Masih ingat, ketika kau menyingkap keluh. Meminta
aku menampungnya dalam piring-piring beling. Semuanya, menggunung hingga
keresahan.
Masih ingat, tentang aku sebelum memulai kisah.
Memilih pergi tanpa sepatah kata terucap, menguras hatimu dengan ribuan
pertanyaan. Kisah-kisah klasik akan menjadi sahabat bagi masa lalu, sesekali
mereka akan bercengkrama tuk memandang tawa, canda, sedih dan marah yang telah
habis dimakan waktu.
Masih ingat, saat ku sampaikan pilihanku menuai
kasih, merangkai cita dalam alunan langkah baru. Lorong-lorong kecil yang kian terang benderang, akhirnya
sampai pula aku pada ujungnya.
Bumi yang terus berputar, perlahan menyeretku pada
pantai perpisahan. Memaksaku melihat matahari yang kan tenggelam. Seakan-akan
berbisik, "sampai bertemu di pangkalan surga".

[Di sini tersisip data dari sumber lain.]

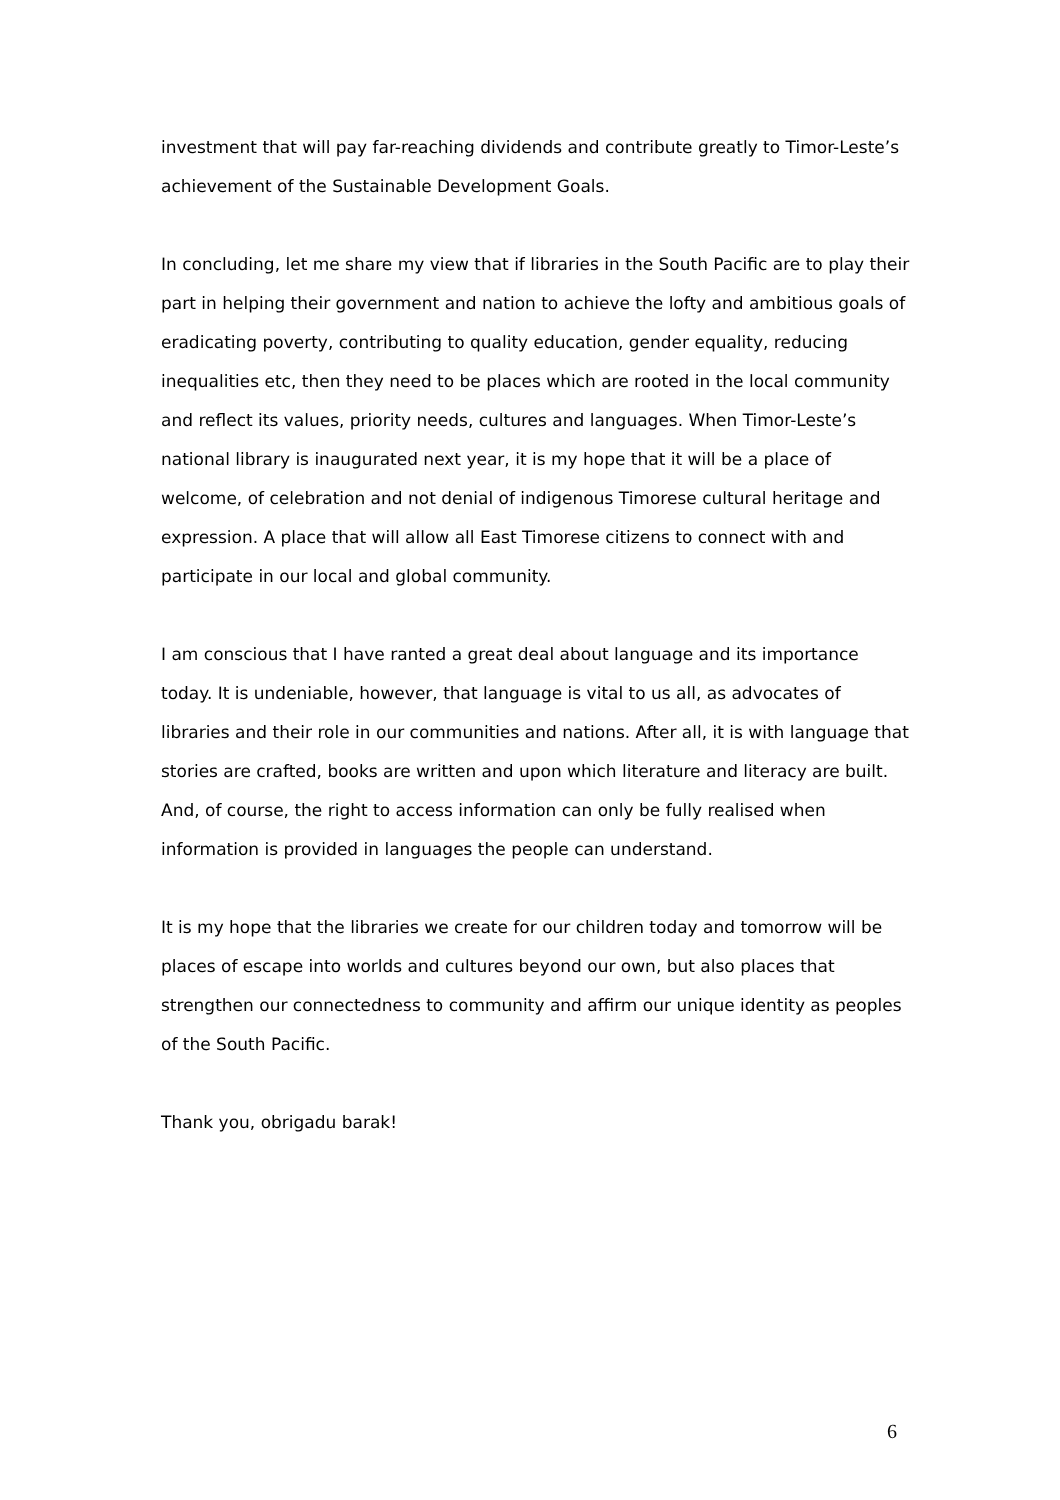investment that will pay far-reaching dividends and contribute greatly to Timor-Leste’s achievement of the Sustainable Development Goals.
In concluding, let me share my view that if libraries in the South Pacific are to play their part in helping their government and nation to achieve the lofty and ambitious goals of eradicating poverty, contributing to quality education, gender equality, reducing inequalities etc, then they need to be places which are rooted in the local community and reflect its values, priority needs, cultures and languages. When Timor-Leste’s national library is inaugurated next year, it is my hope that it will be a place of welcome, of celebration and not denial of indigenous Timorese cultural heritage and expression. A place that will allow all East Timorese citizens to connect with and participate in our local and global community.
I am conscious that I have ranted a great deal about language and its importance today. It is undeniable, however, that language is vital to us all, as advocates of libraries and their role in our communities and nations. After all, it is with language that stories are crafted, books are written and upon which literature and literacy are built. And, of course, the right to access information can only be fully realised when information is provided in languages the people can understand.
It is my hope that the libraries we create for our children today and tomorrow will be places of escape into worlds and cultures beyond our own, but also places that strengthen our connectedness to community and affirm our unique identity as peoples of the South Pacific.
Thank you, obrigadu barak!
6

Siang bergantian dengan malam, menjagaku hingga
terlelap. Melelapkan gundah, melenyapkan gusar dalam keheningan. Malam
mencintaiku seperti halnya bulan pada langit. Takkan hilang apalagi berpaling.
Kecuali awan-awan hitam yang berusaha merusak keharmonisan keduanya. Namun,
pagi akan segera membangunkanku. Menarik gelisah dalam palung hati,
menjemputnya untuk berlabuh lagi.
Setelahnya, akan ada rindu pada malam. Malam yang
memperbolehkan aku lupa sejenak pada beban diri. Malam yang mengizinkan aku
singgah pada mimpi-mimpi indah.
Setelahnya, akan ada jiwa yang harus berdamai. Damai
dengan embun-embun pagi dan matahari terbit.
Setelahnya, akan kembali seperti sedia kala.